◆その803 くいんのばあい

 法王クルスの第一子、ゲバン・ライズ・バーリントン。

 クルスの孫であり、ゲバンの娘である――オリヴィエ・ライズ・バーリントン。

 この二人の行動には大きな無理があった。

 まず、ゲバン。

 元聖騎士、元ときの番人のクインに指示を出したのがそもそもの間違である。クインが動いた事を知ったミナジリ共和国は動じる事なく対処するとオリヴィエに宣言をした。

 だが、オリヴィエがクインの動きを知り、ミナジリ共和国に来るまでの時間はおよそ四日。クイン程の実力者が動けば、一日もあればミナジリ共和国へ向かう事が出来るだろう。


 つまり、オリヴィエがミケラルドに密書を渡した時、既にクインはミナジリ共和国へ潜入していたのだ。

 三日という空白の期間があったにもかかわらず、クインは行動に移さなかった。否、移せなかったのだ。


 建物の陰に潜み、空を見上げる女。

 額に脂汗を、静かながら荒い息。

 闇夜に紛れ、魔力の痕跡も消している。

 それでいても尚、クインはミナジリ共和国の異常を思い知らされた。


(何なのだ、ここは……!)


 空を警戒するパーシバルとグラムス。

 この師弟コンビの魔力網をかわすだけで精一杯。

 右へ行けば【ビジョン】を利用した監視網にひっかかり、左へ行けば竜騎士の警備に見つかる。


(この私が……動けないだと……?)


 ミナジリ共和国に入ったばかりとはいえ、クインの実力をもってしても、潜入は遅々として進まなかった。

 焦りと極度の緊張が生む集中力低下。

 一時たりとも気が抜けない状況で、クインの動悸は更に激しくなった。


「はぁはぁはぁ……」


 幾重にも張り巡らされた魔力網、警戒網に魔力も体力も奪われ、次第にクインの呼吸が荒くなる。

 これ以上進む事は自死と同義。

 クインは、クインの身体はそれを理解していた。


(無理だ……ミナジリ共和国の武力を侮っていた……! ここは既に魔界以上のとんでもないところになっている! くそ、逃げるしかないのか……!)


 そんな中、クインにとって僥倖ぎょうこうともいうべき出来事が起こった。


(っ! あれは……!)


 クインの視線の先に、殺害対象であるクロードとエメラを見つけたのだ。
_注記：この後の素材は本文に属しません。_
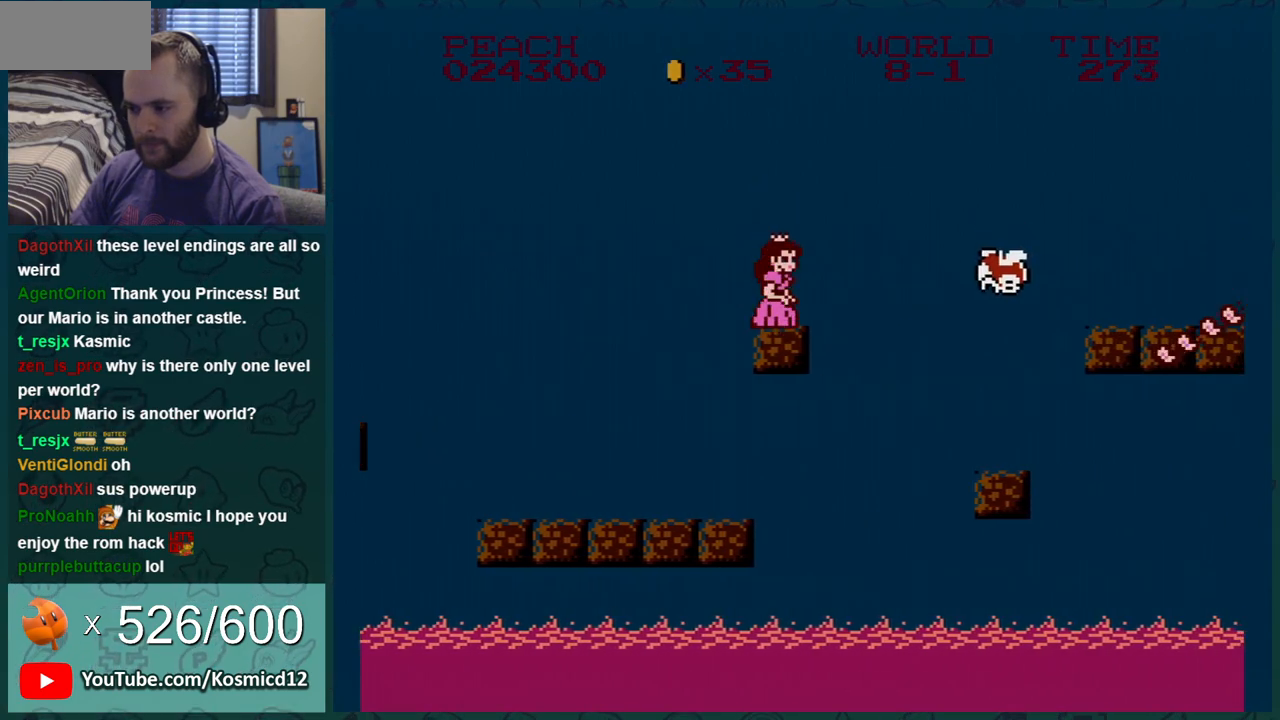
{"buttons": ["B", "DPAD_RIGHT"], "events": [[100, "A", "down"], [333, "A", "up"]]}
仲良く話す二人の帰路。闇から現れ、灯りに照らされる二人を捉え、クインがニヤリと笑う。


(この距離ならば――!)


 背中から巨大な剣を引き抜き、猛獣のように深く腰を落とす。地を這うように駆けたクインの一撃が二人を襲う。


(一撃で二人とも斬り裂いてやる!)


 その剛剣は、たとえ聖騎士ですら一撃で殺傷出来る威力を有していた。


った……!)


 斬り裂かれる二人、笑みに染まるクイン。

 ミケラルドへの復讐が一つ成った。

 ミナジリ共和国に大ダメージを与えるクインの一撃は、軽やかな声で一蹴された。


「はい、カーットッ!」


 天から照らされる円状の光。

 右から左、左から右、至る所から光を照らされるクイン。


「なっ!?」


 周囲を見渡すクインが声の方へ向く。

 そこには上着の袖口を胸元で結び、サングラスをかけた怪しい男がいた。高い位置から丸めた紙をクインに向け見下ろす。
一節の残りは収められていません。